Mrs. Obama will visit Newark, N.J., Thursday afternoon to talk with students about how eating better and exercising more can improve their lives. The program has so far reached hundreds of cities with strategies that fight childhood obesity and promote longterm health.

Last month, the program’s Walk to School Month ended with more than 3,500 communities from all 50 states, the District of Columbia and Puerto Rico taking part, according to Lauren Marchetti, director of the National Center for Safe Routes to School. “The challenge – and opportunity – for all American families is to continue that excitement and focus on getting out and moving more each day, every day,” she said. “Not just during the official month of celebration.”

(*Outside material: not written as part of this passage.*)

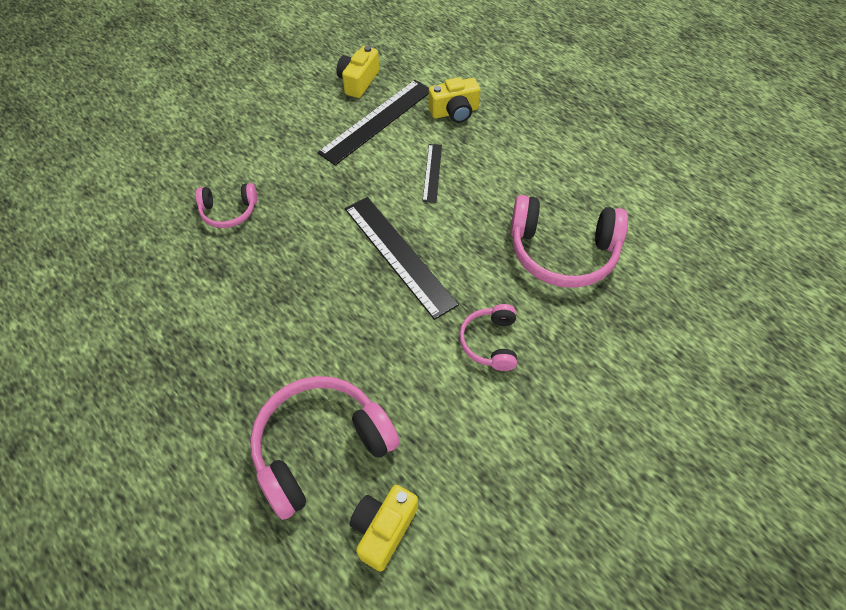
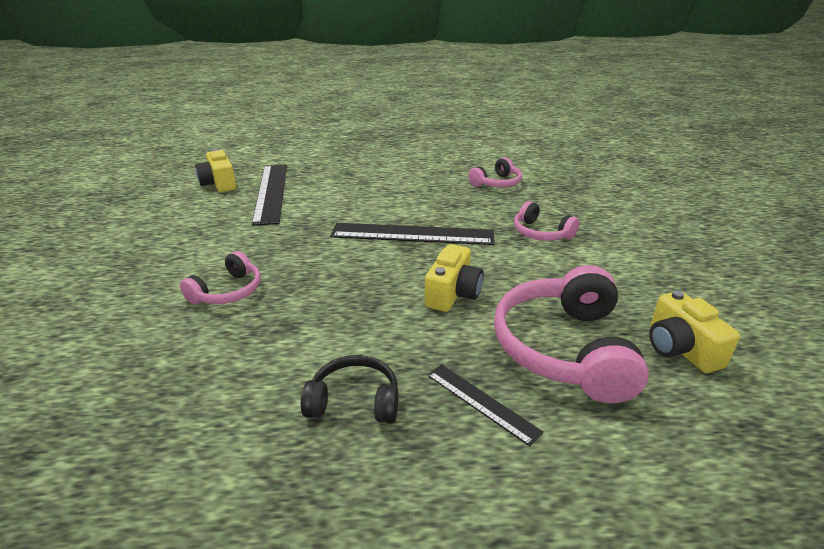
camera: 50 degrees left, 25 degrees down
(177, 358) = (354, 401): none -> black headphones
(432, 172) = (358, 193): black ruler -> black ruler (481, 402)
(454, 112) = (320, 167): yellow camera -> yellow camera (453, 294)
(562, 252) = (497, 183): pink headphones -> pink headphones, size x0.54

In July, Secretary of Health and Human Services Kathleen Sebelius launched the Let’s Move Cities and Towns component of the Let’s Move! campaign at the U.S. Conference of Mayors Annual Meeting in Oklahoma City, OK. Addressing an audience of more than 400 mayors and municipal staffs, Secretary Sebelius encouraged local officials to adopt a long-term, sustainable and holistic approach to fight child obesity in their communities.

According to Sebelius, Let’s Move Cities and Towns reaffirms the commitment Michelle Obama made to the U.S. Conference of Mayors in January to work in partnership with local leaders to tackle the challenge of child obesity.

The program aims to engage parents, schools, community leaders and kids in promoting healthier eating habits, more regular exercise and a healthier, active lifestyle.